Underscoring the occupying forces’ utter contempt for the population of Afghanistan, Toolan declared, “While I know there is no price on human life, we will ensure that we make amends with the families in accordance with Afghan culture.” For the US military, “making amends” involves handing over a small amount of money to the families of those it murders, at the rate of about $2,500 per fatality.

The latest massacre of civilians will further inflame the overwhelming opposition in Afghanistan to the US-NATO occupation. Nearly a decade after the initial invasion, the various pretexts for the occupation have been long exposed. The war has always been driven by US imperialism’s attempt to seize control of the strategically crucial and resource rich central Asian state, as part of the wider drive to use military force to maintain its global hegemony. These predatory objectives have determined the colonial character of the fighting in Afghanistan, with one of the central objectives being to terrorise the population into stopping all acts of resistance against the occupation.

The chief US stooge in Kabul, President Hamid Karzai, has been compelled to publicly denounce the escalating violence unleashed since President Barack Obama’s “surge.” He quickly spoke out in response to the latest killing of civilians, describing it as “the murdering of Afghanistan’s children and women.” A spokesperson for Karzai added that “on behalf of the Afghan people”, he “gives his last warning to the US troops and US officials in this regard.”

Just prior to the Helmand airstrike on Saturday night, Karzai issued a statement saying he had ordered his defence ministry to take control of night-time house raids, which were now to be “independently conducted by Afghan troops”, not by US-NATO forces. The NATO-led International Security Assistance Force (ISAF) immediately dismissed the edict out of hand—making little pretence of acknowledging Karzai’s formal status as head of state of a “sovereign” nation. “We know we would not have seen the gains and progress made to date without the conduct of targeted, intelligence-driven night operations,” an ISAF spokesman declared.

Karzai’s statement was aimed at placating anger following a NATO night raid that killed four members of a family in the country’s northern Takhar province two weeks ago, an incident that triggered large protests in which twelve civilians were shot dead and another 85 wounded by Afghan police. (See “Afghans killed in protest over NATO night raids”).

Takhar province was previously regarded as among the most secure in Afghanistan. On Saturday, however, the Taliban claimed responsibility for a suicide bombing at a provincial governor’s office in Takhar’s capital, Taloqan. The attack killed General Mohammed Daoud Daoud, police commander for northern Afghanistan. Daud was a former commander with the brutal Northern Alliance militia, which worked alongside the US military during the 2001 invasion. Two other Afghan police were killed, together with two German soldiers. Among the survivors was the commander of NATO forces for northern Afghanistan, Germany’s General Markus Kneip, who reportedly suffered minor injuries.
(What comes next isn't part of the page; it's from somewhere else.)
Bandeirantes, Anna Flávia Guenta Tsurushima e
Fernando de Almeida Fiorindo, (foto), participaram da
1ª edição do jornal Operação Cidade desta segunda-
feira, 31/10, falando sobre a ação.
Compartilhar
The Taliban operation again demonstrated the vulnerability of the occupying powers’ proxy forces. The anti-occupation fighters clearly had advance knowledge of the high-level meeting, and were able to breach security with a suicide bomber deployed while dressed in a police uniform.
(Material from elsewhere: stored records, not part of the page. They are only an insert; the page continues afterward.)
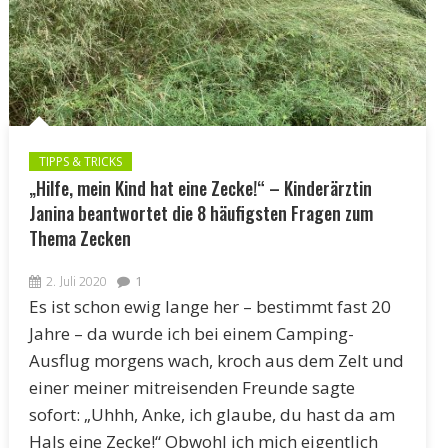
TIPPS & TRICKS
„Hilfe, mein Kind hat eine Zecke!“ – Kinderärztin
Janina beantwortet die 8 häufigsten Fragen zum
Thema Zecken
2. Juli 2020
1
Es ist schon ewig lange her – bestimmt fast 20
Jahre – da wurde ich bei einem Camping-
Ausflug morgens wach, kroch aus dem Zelt und
einer meiner mitreisenden Freunde sagte
sofort: „Uhhh, Anke, ich glaube, du hast da am
Hals eine Zecke!“ Obwohl ich mich eigentlich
An investigation meanwhile continues into another alleged massacre of Afghan civilians by NATO forces. The governor of north-eastern Nuristan province, Jamaluddin Badr, yesterday told Agence France Presse that 18 civilians and 20 police had been killed in a so-called friendly fire US air strike last Wednesday.
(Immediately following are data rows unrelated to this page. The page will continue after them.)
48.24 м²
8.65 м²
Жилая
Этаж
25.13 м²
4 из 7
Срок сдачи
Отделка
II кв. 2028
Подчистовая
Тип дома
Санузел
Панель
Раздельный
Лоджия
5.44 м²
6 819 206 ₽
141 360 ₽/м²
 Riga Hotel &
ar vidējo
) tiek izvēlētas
After fierce fighting between Taliban and Afghan security forces, the Taliban fighters reportedly withdrew from an area they had captured. Local civilians were later killed by US rockets after they re-emerged from their homes. Police, who had returned to their buildings but in civilian clothes, were also targeted. ISAF spokesman Major Tim James said a fact-finding team had been sent to probe the allegations, but insisted, “Our initial reporting does not indicate civilian casualties in that air strike.”